The problem was with a Ruby script running on an Ubuntu 12.04 server. The script runs under cron and periodically requests data from a JSON Web service and adds it to an Apache Solr data store. The program was written a few years ago, and had been running fine until just recently when it started failing to update Solr. The log file showed the program was exiting because of the following exception:

/path/to/lib/ruby/2.0.0/json/common.rb:155:in `encode': "\xC2"
  on US-ASCII (Encoding::InvalidByteSequenceError)
  from /path/to/lib/ruby/2.0.0/json/common.rb:155:in `initialize'
  from /path/to/lib/ruby/2.0.0/json/common.rb:155:in `new'
  from /path/to/lib/ruby/2.0.0/json/common.rb:155:in `parse'

The code in question looked like this:

response = RestClient.get(url)
data = JSON.parse(response.body)
post_to_solr(data)

and the exception was coming from the JSON.parse line.
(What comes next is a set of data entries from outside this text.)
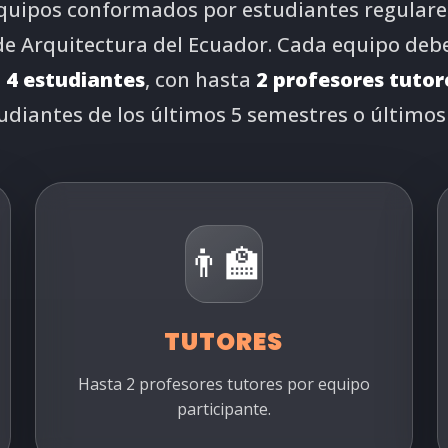
quipos conformados por estudiantes regulare
de Arquitectura del Ecuador. Cada equipo deb
o
4 estudiantes
, con hasta
2 profesores tutor
udiantes de los últimos 5 semestres o últimos 
👨‍🏫
TUTORES
Hasta 2 profesores tutores por equipo
participante.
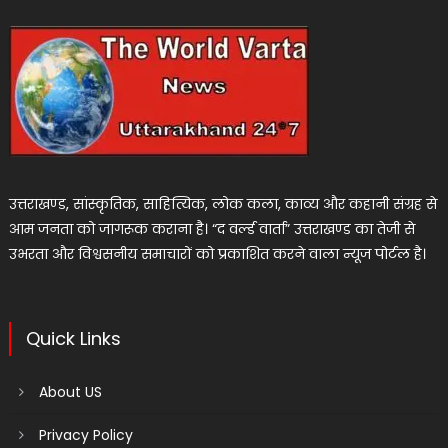
उत्तराखण्ड, सांस्कृतिक, साहित्यिक, लोक कला, काव्य और कहानी संग्रह से
आम जनता को जागरूक कराना है। “द वर्ल्ड वार्ता” उत्तराखण्ड का तेजी से
उभरता और विश्वसनीय समाचारों को प्रकाशित करने वाला न्यूज पोर्टल है।
Quick Links
About US
Privacy Policy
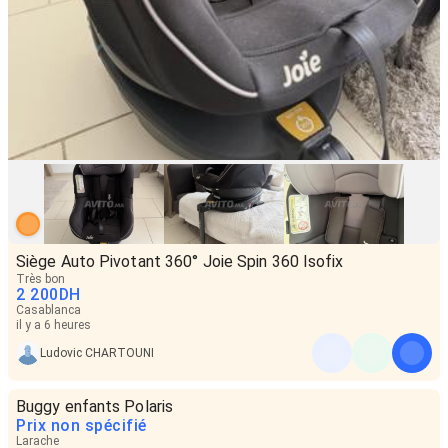
Siège Auto Pivotant 360° Joie Spin 360 Isofix
Très bon
2 200
DH
Casablanca
il y a 6 heures
Ludovic CHARTOUNI
Buggy enfants Polaris
Prix non spécifié
Larache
The exception indicated a character encoding problem, so I took a look at the data coming from the Web service to see if it was valid JSON, and investigate the 0xC2 value that JSON.parse was complaining about. This turned out to the byte sequence C2 A3, which in UTF-8 is the character POUND SIGN U+00A3. The question then was why the JSON parser should think the encoding is US-ASCII, as the Web service is returning UTF-8.

I tried running the script manually to see if I could reproduce the error, but doing this the script worked fine. So, the problem wasn’t with the script, but something in its execution environment.

The locale program can be used to get information on the locale settings in use. When run from the shell it gave this output:

LANG=en_GB.UTF-8
LANGUAGE=en_GB:en
LC_CTYPE="en_GB.UTF-8"
LC_NUMERIC="en_GB.UTF-8"
LC_TIME="en_GB.UTF-8"
LC_COLLATE="en_GB.UTF-8"
LC_MONETARY="en_GB.UTF-8"
LC_MESSAGES="en_GB.UTF-8"
LC_PAPER="en_GB.UTF-8"
LC_NAME="en_GB.UTF-8"
LC_ADDRESS="en_GB.UTF-8"
LC_TELEPHONE="en_GB.UTF-8"
LC_MEASUREMENT="en_GB.UTF-8"
LC_IDENTIFICATION="en_GB.UTF-8"
LC_ALL=

but when run under cron it output this instead:

LANG=
LC_CTYPE="POSIX"
LC_NUMERIC="POSIX"
LC_TIME="POSIX"
LC_COLLATE="POSIX"
LC_MONETARY="POSIX"
LC_MESSAGES="POSIX"
LC_PAPER="POSIX"
LC_NAME="POSIX"
LC_ADDRESS="POSIX"
LC_TELEPHONE="POSIX"
LC_MEASUREMENT="POSIX"
LC_IDENTIFICATION="POSIX"
LC_ALL=

The locale documentation and the POSIX specification has the details on these variables.

Next I ran the script again, but with LANG environment variable cleared:

$ LANG="" ./import-script

Sure enough this reported the same error. Fixing the problem was simple: it was enough to set just LANG in the crontab file:

LANG="en_GB.UTF-8"
0 * * * *       /path/to/import-script

Problem solved, and users of this Web service are happy again :-)